Pour ses actions, Maëva Béguin-Way peut compter sur le « soutien total » de la direction, avec une rémunération de 1 250 euros et un budget de 1 000 euros pour l’année. Un soutien qui a un effet sur ses collègues : si, au départ, une bonne partie d’entre elles et eux ne voyaient pas l’intérêt de la mission, plusieurs ont, depuis, suivi des formations « égalité » – mises en place par l’académie de Montpellier et dispensées notamment par Maëva Béguin-Way –, et se sont emparé·es de ces questions dans leurs cours, n’hésitant pas à venir la consulter pour aider des élèves. « Le fait que le proviseur encourage ce que l’on fait, ça aide, analyse-t-elle. J’ai peut-être des collègues qui n’adhèrent pas pleinement, mais ils ne se sentent pas légitimes à exprimer leur opposition frontalement. » Consciente du chemin qu’il reste à parcourir, elle est aussi impliquée au niveau de l’académie de Montpellier, en tant que membre de l’observatoire des violences de genre, qui recense les « faits établissements » relevant de violences sexistes et sexuelles. Si elle explique craindre parfois une vague de harcèlement par des militant·es d’extrême droite, à l’occasion du Mois des fiertés au lycée par exemple, elle est déterminée : « C’est un combat que je ne lâcherai pas et que je suis fière de mener collectivement avec les élèves et les membres de la communauté éducative qui portent ces valeurs. Je suis prête à en découdre avec n’importe qui. »
Face à divers phénomènes – l’offensive de la droite conservatrice contre les mineur·es trans, l’augmentation des actes LGBTphobes (7), ou encore le dénigrement jusqu’au sommet de l’État des dénonciations de violences sexuelles –, l’éducation à la sexualité, qui cristallise tant de clivages, est un enseignement ancré dans les vécus, qui répond à des besoins urgents. Dans le contexte d’extrême droitisation de la société, elle est aussi un rempart, un front de résistance à tenir, centimètre par centimètre, pour bloquer la prolifération des idées réactionnaires. •
Cet article a été édité par Diane Milelli.

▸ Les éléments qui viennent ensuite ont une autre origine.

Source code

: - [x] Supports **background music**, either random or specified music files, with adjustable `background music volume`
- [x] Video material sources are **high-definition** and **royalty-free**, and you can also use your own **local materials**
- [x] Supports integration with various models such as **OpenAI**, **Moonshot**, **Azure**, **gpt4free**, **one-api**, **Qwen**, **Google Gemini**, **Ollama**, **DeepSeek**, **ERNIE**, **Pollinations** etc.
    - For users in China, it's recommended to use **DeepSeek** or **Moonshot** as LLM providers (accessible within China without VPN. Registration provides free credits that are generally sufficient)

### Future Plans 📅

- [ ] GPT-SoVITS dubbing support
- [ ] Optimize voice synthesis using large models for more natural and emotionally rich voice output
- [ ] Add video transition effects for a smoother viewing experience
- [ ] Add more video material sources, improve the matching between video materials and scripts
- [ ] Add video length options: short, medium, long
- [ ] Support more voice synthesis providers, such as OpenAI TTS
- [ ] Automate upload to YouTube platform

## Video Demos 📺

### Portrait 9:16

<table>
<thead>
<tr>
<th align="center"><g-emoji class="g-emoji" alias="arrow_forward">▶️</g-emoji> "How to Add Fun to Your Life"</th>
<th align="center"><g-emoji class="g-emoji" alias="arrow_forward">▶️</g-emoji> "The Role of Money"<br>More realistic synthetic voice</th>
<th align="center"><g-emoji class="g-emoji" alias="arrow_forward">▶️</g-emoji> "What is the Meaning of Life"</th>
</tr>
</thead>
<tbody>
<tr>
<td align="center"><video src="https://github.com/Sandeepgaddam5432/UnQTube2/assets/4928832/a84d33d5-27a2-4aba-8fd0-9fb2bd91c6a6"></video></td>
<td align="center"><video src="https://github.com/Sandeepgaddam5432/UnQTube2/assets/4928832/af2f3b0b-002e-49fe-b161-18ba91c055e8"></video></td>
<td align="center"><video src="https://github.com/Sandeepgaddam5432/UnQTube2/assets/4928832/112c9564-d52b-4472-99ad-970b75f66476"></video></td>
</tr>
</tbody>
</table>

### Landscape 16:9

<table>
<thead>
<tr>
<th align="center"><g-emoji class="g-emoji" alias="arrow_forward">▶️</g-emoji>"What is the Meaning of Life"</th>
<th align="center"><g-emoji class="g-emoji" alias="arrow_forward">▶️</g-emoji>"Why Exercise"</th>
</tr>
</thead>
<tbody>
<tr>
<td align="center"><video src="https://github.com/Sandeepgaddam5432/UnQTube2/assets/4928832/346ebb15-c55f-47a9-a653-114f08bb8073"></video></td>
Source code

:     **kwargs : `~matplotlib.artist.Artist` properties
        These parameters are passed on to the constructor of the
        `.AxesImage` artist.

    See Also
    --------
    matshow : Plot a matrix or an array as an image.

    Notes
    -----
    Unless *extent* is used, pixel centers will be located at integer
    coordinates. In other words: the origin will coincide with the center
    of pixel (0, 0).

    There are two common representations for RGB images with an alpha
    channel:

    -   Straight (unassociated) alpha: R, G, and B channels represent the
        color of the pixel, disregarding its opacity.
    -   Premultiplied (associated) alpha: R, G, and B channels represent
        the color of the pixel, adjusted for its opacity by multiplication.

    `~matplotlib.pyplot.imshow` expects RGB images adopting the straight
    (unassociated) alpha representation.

(1) La loi du 4 juillet 2001 établit que les élèves doivent se voir dispenser au moins trois séances par an. En 2021, un rapport de l’Inspection générale de l’Éducation nationale constate que moins de 20 % des collégien·nes et moins de 15 % des écolier·es et lycéen·nes en bénéficiaient.
(2) Créée en 2001, SOS Éducation est proche des milieux ultralibéraux et d’extrême droite. Né en 2022 dans le sillage du parti d’extrême droite Reconquête !, le groupe Parents vigilants cherche à infiltrer les conseils d’école afin de contrer les initiatives de lutte contre les inégalités sociales, raciales et genrées.
(3) Grégory Chambat, Quand l’extrême droite rêve de faire école. Une bataille culturelle et sociale, éditions du Croquant, 2023.
(4) Lire à ce sujet l’article de Pauline Ferrari, « Masculinisme et biologie : le grand détournement »
(5) Sur un échantillon de 720 ayant répondu par « oui » ou par « non » parmi les 1 000 lycées interrogés par téléphone en juin 2021.
(6) Signée Aude Mermilliod (Le Lombard, 2021), elle est adaptée du roman du même nom du médecin Martin Winckler (P.O.L, 2009).
(7) Dans son rapport de 2024, l’association SOS Homophobie note par exemple une augmentation de 40 % des témoignages d’agressions physiques par rapport à 2022.